Recommended age group: 11–12
Time required: one 45–60 minute session
Equipment: Let's Celebrate activity sheets player for film (optional).


Building team spirit, fun and team work is linked to the Olympic Value of friendship, which is widely demonstrated though sport. This lesson will introduce the Value of friendship through a competitive sporting context. Young people will understand how they can be a friend to others in a sporting context and how to show sportsmanship, fair play and respect during a competitive activity. This practical lesson can be taught through any competitive sporting activity where teams are playing against each other. Young people will create their own team chant, goal celebration and post-match routine.

Part 1

  1. Share your story – divide young people into equal teams and get them to tell each other about when they won a race or a game, how it made them feel and what they did afterwards. Then get them to tell each other about when they lost a race or a game, how it made them feel and what they did afterwards.
  2. Initiate a whole-class discussion based around the following question: young people can share their experiences with each other.
  3. How can you be a good friend in a sporting environment? For example, have you ever stopped in a race to help someone who is injured? Have you congratulated a team mate for scoring a goal? Have you consoled a friend for losing?

Task 1: Explain to the class what a team chant is. It is various movements and verse which can represent the spirit of their team e.g. the Haka in rugby.

Watch a video of the Haka with the class at the start of the lesson, you can find out more about the tradition on the New Zealand tourism website

Part 2

In teams, young people can create their own team chant along with movements. Set criteria for a team chant: five actions and one sentence. They can rehearse these until they get really good. They will then perform this at the start of every game they play.

Task 2: As a class have a go/think about ways to congratulate/support the losing team. As a group vote for a favourite – this is the routine to be completed at the end of the games.

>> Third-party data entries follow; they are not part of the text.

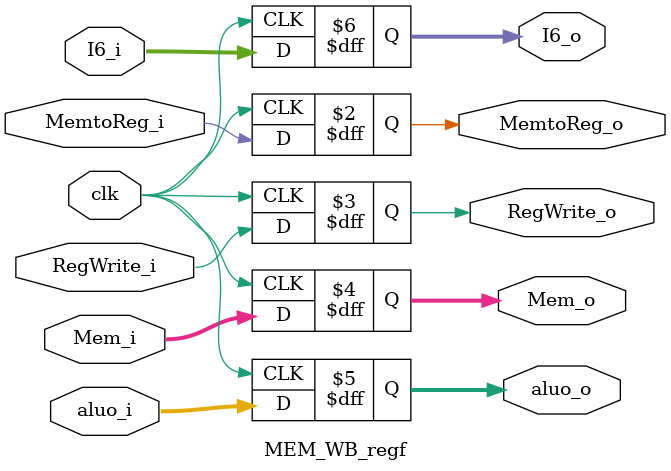
<source format=v>
module MEM_WB_regf(MemtoReg_o, RegWrite_o, Mem_o, aluo_o, I6_o, 
 MemtoReg_i, RegWrite_i, Mem_i, aluo_i, I6_i, clk);
input MemtoReg_i, RegWrite_i, clk;
input [31:0] Mem_i, aluo_i, I6_i;
output MemtoReg_o, RegWrite_o;
output [31:0] Mem_o, aluo_o, I6_o;

reg MemtoReg_o, RegWrite_o;
reg [31:0]  Mem_o, aluo_o, I6_o;

always @(posedge clk)
begin
    MemtoReg_o=MemtoReg_i;
    RegWrite_o=RegWrite_i;
    Mem_o=Mem_i;
    aluo_o=aluo_i;
    I6_o=I6_i;
end





endmodule



</source>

Task 3: Choose a sporting activity whereby two teams compete against each other. Set teams off to play their games and encourage them to perform their team chant at the start of every game and the class's post-match routine at the end. Teams can rotate around and play different opponents and observe all the different team celebrations and acts of sportsmanship that have been displayed throughout the lesson.

  • During the set-up of the activity, challenge a few young people to show unsporting behaviours (e.g. shout at the referee, go off the court because you didn't get passed to). Pause the game at various points to discuss these actions - do they affect how you feel about playing? Are these friendly actions?
  • If there is an uneven number of teams, the team who are not playing could be tasked with writing down the names of individuals who have shown good sportsmanship and potentially those who have shown poor sportsmanship. Alternatively they could write down the good/poor sporting behaviours that they have seen.

Lesson summary

To finish the lesson, get teams to discuss sportsmanship and in particular why friendship is important in sport. Choose an individual or team that has displayed particular supportive behaviour to each other, or other teams, and award them the Achievement badge/sticker for friendship. Explain why you are giving it to them and encourage the class to show support and clap.


  • Find out more about the tradition of the Haka on the New Zealand tourism website.
  • Research what other sporting team traditions there are around the world – such as cheerleaders, team songs or exchanging jerseys – and discuss what these signify to those who take part.